▶ Directions for this task
Return all of the lines below exactly as they are.

▶ Information given
━━━━━━━━

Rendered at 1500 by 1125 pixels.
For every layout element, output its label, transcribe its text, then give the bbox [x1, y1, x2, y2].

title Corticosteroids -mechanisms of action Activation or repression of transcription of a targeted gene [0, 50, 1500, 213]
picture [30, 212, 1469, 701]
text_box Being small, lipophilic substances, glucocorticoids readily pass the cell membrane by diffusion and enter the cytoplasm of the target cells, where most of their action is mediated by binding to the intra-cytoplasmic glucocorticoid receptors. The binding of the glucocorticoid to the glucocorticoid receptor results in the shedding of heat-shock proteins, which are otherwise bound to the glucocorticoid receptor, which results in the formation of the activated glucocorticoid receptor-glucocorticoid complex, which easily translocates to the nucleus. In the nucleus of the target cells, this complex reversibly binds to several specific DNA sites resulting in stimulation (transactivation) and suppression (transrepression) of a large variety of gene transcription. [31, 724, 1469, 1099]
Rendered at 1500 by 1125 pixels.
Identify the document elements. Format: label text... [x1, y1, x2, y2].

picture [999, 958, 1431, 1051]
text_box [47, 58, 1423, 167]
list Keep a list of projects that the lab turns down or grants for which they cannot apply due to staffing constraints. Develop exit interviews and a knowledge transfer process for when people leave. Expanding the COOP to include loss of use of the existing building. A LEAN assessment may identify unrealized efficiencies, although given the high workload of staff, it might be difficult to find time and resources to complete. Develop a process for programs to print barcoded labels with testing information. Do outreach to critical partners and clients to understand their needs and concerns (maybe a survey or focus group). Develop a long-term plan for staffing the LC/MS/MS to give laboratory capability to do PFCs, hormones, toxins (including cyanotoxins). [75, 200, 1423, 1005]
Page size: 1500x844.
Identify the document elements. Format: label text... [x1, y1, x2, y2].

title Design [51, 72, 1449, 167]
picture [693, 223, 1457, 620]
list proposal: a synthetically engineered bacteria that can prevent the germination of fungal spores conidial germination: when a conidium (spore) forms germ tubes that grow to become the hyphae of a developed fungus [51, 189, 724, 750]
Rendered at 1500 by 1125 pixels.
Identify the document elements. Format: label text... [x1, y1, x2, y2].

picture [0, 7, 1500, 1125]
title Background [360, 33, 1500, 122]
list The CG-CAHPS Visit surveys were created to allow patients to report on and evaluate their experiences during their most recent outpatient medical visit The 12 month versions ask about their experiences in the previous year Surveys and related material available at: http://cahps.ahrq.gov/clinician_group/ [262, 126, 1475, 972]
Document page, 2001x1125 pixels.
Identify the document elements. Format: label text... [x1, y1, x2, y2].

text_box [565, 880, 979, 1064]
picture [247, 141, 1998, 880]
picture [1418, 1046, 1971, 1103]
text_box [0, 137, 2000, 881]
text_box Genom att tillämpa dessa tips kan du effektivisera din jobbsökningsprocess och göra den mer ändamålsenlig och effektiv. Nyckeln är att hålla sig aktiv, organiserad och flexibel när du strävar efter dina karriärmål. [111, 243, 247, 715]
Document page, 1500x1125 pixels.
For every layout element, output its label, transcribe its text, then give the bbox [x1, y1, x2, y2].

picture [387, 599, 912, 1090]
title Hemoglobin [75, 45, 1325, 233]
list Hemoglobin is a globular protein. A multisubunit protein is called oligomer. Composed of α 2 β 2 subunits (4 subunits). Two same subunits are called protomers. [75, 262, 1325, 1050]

━━━━━━━━

▶ Finished exercise
Rendered at 1500 by 1125 pixels.
For every layout element, output its label, transcribe its text, then give the bbox [x1, y1, x2, y2].

title Corticosteroids -mechanisms of action Activation or repression of transcription of a targeted gene [0, 50, 1500, 213]
picture [30, 212, 1469, 701]
text_box Being small, lipophilic substances, glucocorticoids readily pass the cell membrane by diffusion and enter the cytoplasm of the target cells, where most of their action is mediated by binding to the intra-cytoplasmic glucocorticoid receptors. The binding of the glucocorticoid to the glucocorticoid receptor results in the shedding of heat-shock proteins, which are otherwise bound to the glucocorticoid receptor, which results in the formation of the activated glucocorticoid receptor-glucocorticoid complex, which easily translocates to the nucleus. In the nucleus of the target cells, this complex reversibly binds to several specific DNA sites resulting in stimulation (transactivation) and suppression (transrepression) of a large variety of gene transcription. [31, 724, 1469, 1099]
Rendered at 1500 by 1125 pixels.
Identify the document elements. Format: label text... [x1, y1, x2, y2].

picture [999, 958, 1431, 1051]
text_box [47, 58, 1423, 167]
list Keep a list of projects that the lab turns down or grants for which they cannot apply due to staffing constraints. Develop exit interviews and a knowledge transfer process for when people leave. Expanding the COOP to include loss of use of the existing building. A LEAN assessment may identify unrealized efficiencies, although given the high workload of staff, it might be difficult to find time and resources to complete. Develop a process for programs to print barcoded labels with testing information. Do outreach to critical partners and clients to understand their needs and concerns (maybe a survey or focus group). Develop a long-term plan for staffing the LC/MS/MS to give laboratory capability to do PFCs, hormones, toxins (including cyanotoxins). [75, 200, 1423, 1005]
Page size: 1500x844.
Identify the document elements. Format: label text... [x1, y1, x2, y2].

title Design [51, 72, 1449, 167]
picture [693, 223, 1457, 620]
list proposal: a synthetically engineered bacteria that can prevent the germination of fungal spores conidial germination: when a conidium (spore) forms germ tubes that grow to become the hyphae of a developed fungus [51, 189, 724, 750]
Rendered at 1500 by 1125 pixels.
Identify the document elements. Format: label text... [x1, y1, x2, y2].

picture [0, 7, 1500, 1125]
title Background [360, 33, 1500, 122]
list The CG-CAHPS Visit surveys were created to allow patients to report on and evaluate their experiences during their most recent outpatient medical visit The 12 month versions ask about their experiences in the previous year Surveys and related material available at: http://cahps.ahrq.gov/clinician_group/ [262, 126, 1475, 972]
Document page, 2001x1125 pixels.
Identify the document elements. Format: label text... [x1, y1, x2, y2].

text_box [565, 880, 979, 1064]
picture [247, 141, 1998, 880]
picture [1418, 1046, 1971, 1103]
text_box [0, 137, 2000, 881]
text_box Genom att tillämpa dessa tips kan du effektivisera din jobbsökningsprocess och göra den mer ändamålsenlig och effektiv. Nyckeln är att hålla sig aktiv, organiserad och flexibel när du strävar efter dina karriärmål. [111, 243, 247, 715]
Document page, 1500x1125 pixels.
For every layout element, output its label, transcribe its text, then give the bbox [x1, y1, x2, y2].

picture [387, 599, 912, 1090]
title Hemoglobin [75, 45, 1325, 233]
list Hemoglobin is a globular protein. A multisubunit protein is called oligomer. Composed of α 2 β 2 subunits (4 subunits). Two same subunits are called protomers. [75, 262, 1325, 1050]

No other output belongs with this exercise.